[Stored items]
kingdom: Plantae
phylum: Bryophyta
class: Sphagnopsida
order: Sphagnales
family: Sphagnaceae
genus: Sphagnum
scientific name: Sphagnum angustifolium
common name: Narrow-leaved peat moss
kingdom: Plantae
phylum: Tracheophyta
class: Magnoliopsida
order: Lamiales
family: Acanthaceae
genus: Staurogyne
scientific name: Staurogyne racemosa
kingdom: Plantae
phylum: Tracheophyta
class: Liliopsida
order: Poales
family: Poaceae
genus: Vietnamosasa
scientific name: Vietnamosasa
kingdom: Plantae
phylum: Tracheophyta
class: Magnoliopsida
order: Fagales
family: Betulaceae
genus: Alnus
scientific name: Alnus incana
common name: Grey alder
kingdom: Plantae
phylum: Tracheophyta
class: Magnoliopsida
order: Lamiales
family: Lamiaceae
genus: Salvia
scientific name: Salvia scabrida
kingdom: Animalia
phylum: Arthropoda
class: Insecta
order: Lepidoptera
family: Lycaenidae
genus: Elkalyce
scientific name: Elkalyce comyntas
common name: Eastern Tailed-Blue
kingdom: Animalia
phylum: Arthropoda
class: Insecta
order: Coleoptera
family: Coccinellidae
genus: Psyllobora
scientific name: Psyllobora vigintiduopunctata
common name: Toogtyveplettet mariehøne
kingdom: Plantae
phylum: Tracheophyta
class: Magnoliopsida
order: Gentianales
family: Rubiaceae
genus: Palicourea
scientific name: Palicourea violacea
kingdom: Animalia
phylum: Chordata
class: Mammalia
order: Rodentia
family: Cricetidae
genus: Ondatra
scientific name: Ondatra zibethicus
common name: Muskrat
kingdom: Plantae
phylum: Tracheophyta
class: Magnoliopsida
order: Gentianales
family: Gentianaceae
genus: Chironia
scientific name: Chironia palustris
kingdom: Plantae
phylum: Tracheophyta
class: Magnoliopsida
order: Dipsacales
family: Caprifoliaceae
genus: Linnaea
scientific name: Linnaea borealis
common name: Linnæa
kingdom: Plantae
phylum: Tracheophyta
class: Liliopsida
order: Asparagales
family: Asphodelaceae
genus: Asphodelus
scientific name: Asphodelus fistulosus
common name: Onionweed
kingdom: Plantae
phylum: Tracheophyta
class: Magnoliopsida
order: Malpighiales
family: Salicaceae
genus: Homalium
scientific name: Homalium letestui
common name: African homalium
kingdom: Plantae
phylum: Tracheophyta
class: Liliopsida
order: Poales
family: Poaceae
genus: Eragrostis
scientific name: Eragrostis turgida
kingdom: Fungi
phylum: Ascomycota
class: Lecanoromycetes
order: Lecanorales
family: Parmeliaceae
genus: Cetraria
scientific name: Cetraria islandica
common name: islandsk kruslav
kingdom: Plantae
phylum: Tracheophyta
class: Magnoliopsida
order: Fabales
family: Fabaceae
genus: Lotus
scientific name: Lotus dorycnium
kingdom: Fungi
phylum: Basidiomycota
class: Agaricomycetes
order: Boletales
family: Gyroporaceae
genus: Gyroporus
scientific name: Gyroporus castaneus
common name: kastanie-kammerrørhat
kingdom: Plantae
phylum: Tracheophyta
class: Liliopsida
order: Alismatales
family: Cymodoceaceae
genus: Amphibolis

WORK TO BE COMPLETED: Please recast every line of the rows above as a JSON list of strings, one string per line, with blank lines left out.

TASK RESPONSE:
[
  "kingdom: Plantae",
  "phylum: Bryophyta",
  "class: Sphagnopsida",
  "order: Sphagnales",
  "family: Sphagnaceae",
  "genus: Sphagnum",
  "scientific name: Sphagnum angustifolium",
  "common name: Narrow-leaved peat moss",
  "kingdom: Plantae",
  "phylum: Tracheophyta",
  "class: Magnoliopsida",
  "order: Lamiales",
  "family: Acanthaceae",
  "genus: Staurogyne",
  "scientific name: Staurogyne racemosa",
  "kingdom: Plantae",
  "phylum: Tracheophyta",
  "class: Liliopsida",
  "order: Poales",
  "family: Poaceae",
  "genus: Vietnamosasa",
  "scientific name: Vietnamosasa",
  "kingdom: Plantae",
  "phylum: Tracheophyta",
  "class: Magnoliopsida",
  "order: Fagales",
  "family: Betulaceae",
  "genus: Alnus",
  "scientific name: Alnus incana",
  "common name: Grey alder",
  "kingdom: Plantae",
  "phylum: Tracheophyta",
  "class: Magnoliopsida",
  "order: Lamiales",
  "family: Lamiaceae",
  "genus: Salvia",
  "scientific name: Salvia scabrida",
  "kingdom: Animalia",
  "phylum: Arthropoda",
  "class: Insecta",
  "order: Lepidoptera",
  "family: Lycaenidae",
  "genus: Elkalyce",
  "scientific name: Elkalyce comyntas",
  "common name: Eastern Tailed-Blue",
  "kingdom: Animalia",
  "phylum: Arthropoda",
  "class: Insecta",
  "order: Coleoptera",
  "family: Coccinellidae",
  "genus: Psyllobora",
  "scientific name: Psyllobora vigintiduopunctata",
  "common name: Toogtyveplettet mariehøne",
  "kingdom: Plantae",
  "phylum: Tracheophyta",
  "class: Magnoliopsida",
  "order: Gentianales",
  "family: Rubiaceae",
  "genus: Palicourea",
  "scientific name: Palicourea violacea",
  "kingdom: Animalia",
  "phylum: Chordata",
  "class: Mammalia",
  "order: Rodentia",
  "family: Cricetidae",
  "genus: Ondatra",
  "scientific name: Ondatra zibethicus",
  "common name: Muskrat",
  "kingdom: Plantae",
  "phylum: Tracheophyta",
  "class: Magnoliopsida",
  "order: Gentianales",
  "family: Gentianaceae",
  "genus: Chironia",
  "scientific name: Chironia palustris",
  "kingdom: Plantae",
  "phylum: Tracheophyta",
  "class: Magnoliopsida",
  "order: Dipsacales",
  "family: Caprifoliaceae",
  "genus: Linnaea",
  "scientific name: Linnaea borealis",
  "common name: Linnæa",
  "kingdom: Plantae",
  "phylum: Tracheophyta",
  "class: Liliopsida",
  "order: Asparagales",
  "family: Asphodelaceae",
  "genus: Asphodelus",
  "scientific name: Asphodelus fistulosus",
  "common name: Onionweed",
  "kingdom: Plantae",
  "phylum: Tracheophyta",
  "class: Magnoliopsida",
  "order: Malpighiales",
  "family: Salicaceae",
  "genus: Homalium",
  "scientific name: Homalium letestui",
  "common name: African homalium",
  "kingdom: Plantae",
  "phylum: Tracheophyta",
  "class: Liliopsida",
  "order: Poales",
  "family: Poaceae",
  "genus: Eragrostis",
  "scientific name: Eragrostis turgida",
  "kingdom: Fungi",
  "phylum: Ascomycota",
  "class: Lecanoromycetes",
  "order: Lecanorales",
  "family: Parmeliaceae",
  "genus: Cetraria",
  "scientific name: Cetraria islandica",
  "common name: islandsk kruslav",
  "kingdom: Plantae",
  "phylum: Tracheophyta",
  "class: Magnoliopsida",
  "order: Fabales",
  "family: Fabaceae",
  "genus: Lotus",
  "scientific name: Lotus dorycnium",
  "kingdom: Fungi",
  "phylum: Basidiomycota",
  "class: Agaricomycetes",
  "order: Boletales",
  "family: Gyroporaceae",
  "genus: Gyroporus",
  "scientific name: Gyroporus castaneus",
  "common name: kastanie-kammerrørhat",
  "kingdom: Plantae",
  "phylum: Tracheophyta",
  "class: Liliopsida",
  "order: Alismatales",
  "family: Cymodoceaceae",
  "genus: Amphibolis"
]